Task —
All lines that hold the string "when" should be copied. Find them in the listing below.

Data for this task —
== Segment start ==
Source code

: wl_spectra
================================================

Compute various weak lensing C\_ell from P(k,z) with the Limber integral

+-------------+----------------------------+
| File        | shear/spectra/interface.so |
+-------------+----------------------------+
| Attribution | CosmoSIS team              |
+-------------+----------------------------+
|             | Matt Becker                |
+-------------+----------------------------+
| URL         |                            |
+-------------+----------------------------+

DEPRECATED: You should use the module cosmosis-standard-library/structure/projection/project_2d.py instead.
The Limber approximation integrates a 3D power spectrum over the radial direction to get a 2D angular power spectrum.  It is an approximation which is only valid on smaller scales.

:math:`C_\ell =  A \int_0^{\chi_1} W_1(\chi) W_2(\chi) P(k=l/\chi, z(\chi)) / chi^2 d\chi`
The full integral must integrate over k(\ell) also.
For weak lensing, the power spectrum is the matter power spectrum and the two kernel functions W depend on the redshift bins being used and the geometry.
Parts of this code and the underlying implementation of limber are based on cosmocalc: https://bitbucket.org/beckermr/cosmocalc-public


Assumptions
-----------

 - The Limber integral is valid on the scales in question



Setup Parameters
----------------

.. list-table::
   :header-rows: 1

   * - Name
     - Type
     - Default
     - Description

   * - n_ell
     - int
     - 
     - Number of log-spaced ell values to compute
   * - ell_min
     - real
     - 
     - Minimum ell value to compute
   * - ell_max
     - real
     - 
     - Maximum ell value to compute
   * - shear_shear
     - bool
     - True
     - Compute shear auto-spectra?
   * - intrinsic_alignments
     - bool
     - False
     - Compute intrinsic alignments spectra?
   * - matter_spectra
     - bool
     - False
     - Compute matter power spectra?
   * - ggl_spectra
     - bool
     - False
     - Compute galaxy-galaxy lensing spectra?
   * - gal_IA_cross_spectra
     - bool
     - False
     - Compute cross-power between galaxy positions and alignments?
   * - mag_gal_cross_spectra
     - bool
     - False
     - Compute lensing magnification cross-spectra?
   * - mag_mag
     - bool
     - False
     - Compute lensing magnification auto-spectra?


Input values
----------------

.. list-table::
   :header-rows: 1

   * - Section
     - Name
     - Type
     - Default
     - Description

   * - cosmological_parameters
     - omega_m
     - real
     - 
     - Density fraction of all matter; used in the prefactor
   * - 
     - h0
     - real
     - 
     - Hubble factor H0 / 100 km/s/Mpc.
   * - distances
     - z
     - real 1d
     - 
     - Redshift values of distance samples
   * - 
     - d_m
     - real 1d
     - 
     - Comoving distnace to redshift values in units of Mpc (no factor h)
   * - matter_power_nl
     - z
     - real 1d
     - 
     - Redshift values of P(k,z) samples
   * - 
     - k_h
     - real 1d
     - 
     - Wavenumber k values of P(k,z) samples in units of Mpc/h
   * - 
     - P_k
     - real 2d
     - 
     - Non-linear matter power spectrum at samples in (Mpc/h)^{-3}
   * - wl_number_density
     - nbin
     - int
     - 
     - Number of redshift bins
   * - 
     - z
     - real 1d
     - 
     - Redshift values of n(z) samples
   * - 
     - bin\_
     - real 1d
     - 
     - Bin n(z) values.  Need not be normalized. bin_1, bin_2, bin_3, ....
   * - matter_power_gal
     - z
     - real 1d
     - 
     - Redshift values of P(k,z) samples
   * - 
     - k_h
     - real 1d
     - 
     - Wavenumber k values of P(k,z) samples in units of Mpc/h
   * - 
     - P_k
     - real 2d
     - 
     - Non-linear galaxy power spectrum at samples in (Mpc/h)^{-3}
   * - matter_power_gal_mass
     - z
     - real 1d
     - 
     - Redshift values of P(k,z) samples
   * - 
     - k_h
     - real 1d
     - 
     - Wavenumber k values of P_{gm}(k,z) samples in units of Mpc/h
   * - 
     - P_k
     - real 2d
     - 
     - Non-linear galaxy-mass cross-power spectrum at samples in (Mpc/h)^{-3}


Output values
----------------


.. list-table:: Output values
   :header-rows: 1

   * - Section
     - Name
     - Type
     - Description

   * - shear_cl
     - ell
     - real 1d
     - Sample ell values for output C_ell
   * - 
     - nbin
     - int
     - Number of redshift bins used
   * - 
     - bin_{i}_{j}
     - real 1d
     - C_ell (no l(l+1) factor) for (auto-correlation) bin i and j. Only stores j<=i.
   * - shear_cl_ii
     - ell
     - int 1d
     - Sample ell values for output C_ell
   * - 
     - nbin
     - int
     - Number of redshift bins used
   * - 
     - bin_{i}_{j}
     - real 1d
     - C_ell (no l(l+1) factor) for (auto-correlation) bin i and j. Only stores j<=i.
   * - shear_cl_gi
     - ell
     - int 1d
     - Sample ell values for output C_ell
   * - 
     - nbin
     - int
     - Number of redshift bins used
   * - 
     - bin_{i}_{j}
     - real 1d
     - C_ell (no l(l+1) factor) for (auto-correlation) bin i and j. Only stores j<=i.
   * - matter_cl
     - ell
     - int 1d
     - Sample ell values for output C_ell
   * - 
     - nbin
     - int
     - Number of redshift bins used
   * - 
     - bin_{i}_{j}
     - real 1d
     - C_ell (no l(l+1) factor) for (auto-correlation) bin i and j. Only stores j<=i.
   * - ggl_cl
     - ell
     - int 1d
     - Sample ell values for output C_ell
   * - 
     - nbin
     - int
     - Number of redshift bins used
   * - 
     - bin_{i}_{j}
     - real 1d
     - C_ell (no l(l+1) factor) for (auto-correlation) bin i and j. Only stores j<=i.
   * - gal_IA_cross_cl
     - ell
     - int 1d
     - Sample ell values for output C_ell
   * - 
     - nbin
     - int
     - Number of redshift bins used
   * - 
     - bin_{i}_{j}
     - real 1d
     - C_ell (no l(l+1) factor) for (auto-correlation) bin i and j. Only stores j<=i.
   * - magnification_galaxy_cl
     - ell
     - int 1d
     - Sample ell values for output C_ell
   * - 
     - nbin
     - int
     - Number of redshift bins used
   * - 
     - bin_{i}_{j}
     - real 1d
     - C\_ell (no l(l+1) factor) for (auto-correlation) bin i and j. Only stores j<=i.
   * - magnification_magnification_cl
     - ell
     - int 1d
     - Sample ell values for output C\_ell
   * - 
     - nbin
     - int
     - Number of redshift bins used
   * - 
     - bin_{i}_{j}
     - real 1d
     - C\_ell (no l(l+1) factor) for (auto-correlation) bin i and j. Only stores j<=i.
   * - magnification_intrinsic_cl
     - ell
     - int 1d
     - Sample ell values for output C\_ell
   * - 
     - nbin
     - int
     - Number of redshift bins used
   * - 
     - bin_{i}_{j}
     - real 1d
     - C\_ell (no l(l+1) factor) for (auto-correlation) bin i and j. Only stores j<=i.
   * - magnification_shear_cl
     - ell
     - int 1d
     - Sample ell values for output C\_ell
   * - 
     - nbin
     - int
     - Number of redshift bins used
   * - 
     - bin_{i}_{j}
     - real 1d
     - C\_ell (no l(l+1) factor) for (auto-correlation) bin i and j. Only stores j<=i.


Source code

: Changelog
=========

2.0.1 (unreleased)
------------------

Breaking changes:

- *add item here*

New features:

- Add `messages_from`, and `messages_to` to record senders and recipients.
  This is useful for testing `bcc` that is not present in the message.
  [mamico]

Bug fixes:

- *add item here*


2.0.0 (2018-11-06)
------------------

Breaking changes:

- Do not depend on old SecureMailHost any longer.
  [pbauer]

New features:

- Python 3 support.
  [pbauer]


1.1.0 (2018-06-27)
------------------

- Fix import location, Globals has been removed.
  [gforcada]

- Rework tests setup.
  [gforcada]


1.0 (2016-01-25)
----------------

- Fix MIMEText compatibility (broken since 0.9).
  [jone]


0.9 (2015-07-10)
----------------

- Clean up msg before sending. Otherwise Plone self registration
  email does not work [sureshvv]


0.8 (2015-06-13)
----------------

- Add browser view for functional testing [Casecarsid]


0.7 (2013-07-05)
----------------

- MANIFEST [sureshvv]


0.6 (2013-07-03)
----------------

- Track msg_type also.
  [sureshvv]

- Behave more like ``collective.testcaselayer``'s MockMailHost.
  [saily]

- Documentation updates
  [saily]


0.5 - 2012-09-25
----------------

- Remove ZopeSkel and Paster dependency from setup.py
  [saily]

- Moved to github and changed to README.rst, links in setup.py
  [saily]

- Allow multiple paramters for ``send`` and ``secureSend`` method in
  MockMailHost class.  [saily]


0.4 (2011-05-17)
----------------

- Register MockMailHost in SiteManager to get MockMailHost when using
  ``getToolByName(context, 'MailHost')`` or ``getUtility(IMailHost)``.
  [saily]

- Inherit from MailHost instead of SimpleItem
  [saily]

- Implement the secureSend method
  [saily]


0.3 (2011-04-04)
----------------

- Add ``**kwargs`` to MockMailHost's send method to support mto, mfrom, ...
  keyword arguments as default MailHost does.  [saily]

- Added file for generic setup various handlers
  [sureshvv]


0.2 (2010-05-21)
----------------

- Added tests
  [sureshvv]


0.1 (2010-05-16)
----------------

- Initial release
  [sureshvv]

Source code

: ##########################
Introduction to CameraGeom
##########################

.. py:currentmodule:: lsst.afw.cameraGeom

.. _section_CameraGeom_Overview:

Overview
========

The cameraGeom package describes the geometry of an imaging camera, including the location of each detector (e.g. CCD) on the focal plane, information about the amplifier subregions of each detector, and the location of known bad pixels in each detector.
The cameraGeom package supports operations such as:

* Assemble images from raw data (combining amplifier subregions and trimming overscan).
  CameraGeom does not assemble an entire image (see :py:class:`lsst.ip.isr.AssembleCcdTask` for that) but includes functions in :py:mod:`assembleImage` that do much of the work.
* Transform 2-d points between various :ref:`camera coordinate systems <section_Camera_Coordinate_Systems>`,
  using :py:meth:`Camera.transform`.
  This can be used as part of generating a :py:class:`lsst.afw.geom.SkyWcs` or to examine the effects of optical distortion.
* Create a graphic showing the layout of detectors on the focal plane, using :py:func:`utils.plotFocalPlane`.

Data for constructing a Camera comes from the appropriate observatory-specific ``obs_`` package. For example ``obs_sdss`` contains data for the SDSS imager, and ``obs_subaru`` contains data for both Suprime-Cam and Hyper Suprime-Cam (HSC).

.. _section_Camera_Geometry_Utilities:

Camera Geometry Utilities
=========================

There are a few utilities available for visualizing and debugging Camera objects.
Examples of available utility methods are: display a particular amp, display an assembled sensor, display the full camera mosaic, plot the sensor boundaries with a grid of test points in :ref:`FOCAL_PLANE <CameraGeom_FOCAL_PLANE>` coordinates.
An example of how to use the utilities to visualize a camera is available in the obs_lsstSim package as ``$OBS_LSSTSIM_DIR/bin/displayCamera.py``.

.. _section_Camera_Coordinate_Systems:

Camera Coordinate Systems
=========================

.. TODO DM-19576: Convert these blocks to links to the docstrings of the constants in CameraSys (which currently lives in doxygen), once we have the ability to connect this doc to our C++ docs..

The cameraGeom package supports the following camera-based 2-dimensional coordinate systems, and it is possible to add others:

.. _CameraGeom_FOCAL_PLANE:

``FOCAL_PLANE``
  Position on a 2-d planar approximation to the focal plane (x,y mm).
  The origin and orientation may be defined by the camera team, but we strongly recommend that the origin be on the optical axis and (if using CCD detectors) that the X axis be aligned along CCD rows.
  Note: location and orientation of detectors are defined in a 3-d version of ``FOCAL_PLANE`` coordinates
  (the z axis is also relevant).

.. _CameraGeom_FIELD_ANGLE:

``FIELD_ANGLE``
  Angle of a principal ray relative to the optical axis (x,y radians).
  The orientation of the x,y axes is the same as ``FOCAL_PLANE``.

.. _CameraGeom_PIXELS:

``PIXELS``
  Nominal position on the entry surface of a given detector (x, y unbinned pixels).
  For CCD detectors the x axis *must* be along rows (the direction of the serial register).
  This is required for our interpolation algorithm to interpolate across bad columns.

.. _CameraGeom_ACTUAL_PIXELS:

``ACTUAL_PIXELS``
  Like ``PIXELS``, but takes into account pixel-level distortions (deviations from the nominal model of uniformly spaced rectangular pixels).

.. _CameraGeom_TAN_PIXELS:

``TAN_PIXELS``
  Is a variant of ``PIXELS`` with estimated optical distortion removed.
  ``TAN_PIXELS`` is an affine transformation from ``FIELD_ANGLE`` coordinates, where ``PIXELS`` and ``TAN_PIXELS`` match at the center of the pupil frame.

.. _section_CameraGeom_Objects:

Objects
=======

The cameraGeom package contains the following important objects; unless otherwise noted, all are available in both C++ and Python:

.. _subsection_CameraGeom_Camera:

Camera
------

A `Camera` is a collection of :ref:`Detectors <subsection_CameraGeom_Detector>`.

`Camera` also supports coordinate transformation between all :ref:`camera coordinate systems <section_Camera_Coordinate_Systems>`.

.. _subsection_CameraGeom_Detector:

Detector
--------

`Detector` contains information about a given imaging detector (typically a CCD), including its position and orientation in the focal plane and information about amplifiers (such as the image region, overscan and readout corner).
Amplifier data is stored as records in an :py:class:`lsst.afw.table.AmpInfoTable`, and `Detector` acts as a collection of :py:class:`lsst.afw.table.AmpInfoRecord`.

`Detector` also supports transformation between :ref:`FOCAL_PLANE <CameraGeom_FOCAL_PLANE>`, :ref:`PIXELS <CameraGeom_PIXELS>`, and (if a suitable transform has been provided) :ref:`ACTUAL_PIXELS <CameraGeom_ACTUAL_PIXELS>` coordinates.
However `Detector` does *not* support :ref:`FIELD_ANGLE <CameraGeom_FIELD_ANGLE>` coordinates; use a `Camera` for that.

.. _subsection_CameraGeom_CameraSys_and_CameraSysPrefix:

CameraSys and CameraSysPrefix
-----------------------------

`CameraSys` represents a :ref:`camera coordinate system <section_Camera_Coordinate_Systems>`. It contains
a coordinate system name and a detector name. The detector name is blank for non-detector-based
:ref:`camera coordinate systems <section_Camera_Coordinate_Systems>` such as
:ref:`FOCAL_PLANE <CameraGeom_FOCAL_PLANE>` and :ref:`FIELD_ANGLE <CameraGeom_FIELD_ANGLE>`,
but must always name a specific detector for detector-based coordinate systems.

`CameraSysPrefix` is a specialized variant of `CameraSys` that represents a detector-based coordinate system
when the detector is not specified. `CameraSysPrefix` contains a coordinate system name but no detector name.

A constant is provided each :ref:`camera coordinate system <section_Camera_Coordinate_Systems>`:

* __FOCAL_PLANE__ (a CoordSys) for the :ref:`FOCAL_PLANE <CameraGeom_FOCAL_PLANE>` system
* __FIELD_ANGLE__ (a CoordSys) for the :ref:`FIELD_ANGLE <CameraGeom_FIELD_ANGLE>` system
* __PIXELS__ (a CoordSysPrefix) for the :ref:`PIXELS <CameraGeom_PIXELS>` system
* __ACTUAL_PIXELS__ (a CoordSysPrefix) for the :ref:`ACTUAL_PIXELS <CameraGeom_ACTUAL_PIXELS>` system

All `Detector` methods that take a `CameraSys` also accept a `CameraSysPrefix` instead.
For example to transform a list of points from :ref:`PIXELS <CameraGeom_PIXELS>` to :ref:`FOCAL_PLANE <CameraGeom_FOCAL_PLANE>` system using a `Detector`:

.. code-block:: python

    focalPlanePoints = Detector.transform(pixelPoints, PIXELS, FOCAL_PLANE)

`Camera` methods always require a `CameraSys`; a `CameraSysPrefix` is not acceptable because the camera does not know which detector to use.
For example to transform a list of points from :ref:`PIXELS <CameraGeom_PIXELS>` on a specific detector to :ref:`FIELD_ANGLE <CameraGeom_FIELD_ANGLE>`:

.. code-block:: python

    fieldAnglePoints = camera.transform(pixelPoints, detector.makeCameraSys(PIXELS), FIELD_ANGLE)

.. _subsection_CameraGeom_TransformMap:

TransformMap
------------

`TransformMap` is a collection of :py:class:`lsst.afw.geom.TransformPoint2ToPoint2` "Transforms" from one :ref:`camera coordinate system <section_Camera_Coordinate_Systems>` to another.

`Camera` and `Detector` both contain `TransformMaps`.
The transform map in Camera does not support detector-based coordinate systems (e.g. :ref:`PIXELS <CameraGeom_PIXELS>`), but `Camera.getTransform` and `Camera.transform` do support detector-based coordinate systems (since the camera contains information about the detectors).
== Segment end ==
Response box —
- Register MockMailHost in SiteManager to get MockMailHost when using
when the detector is not specified. `CameraSysPrefix` contains a coordinate system name but no detector name.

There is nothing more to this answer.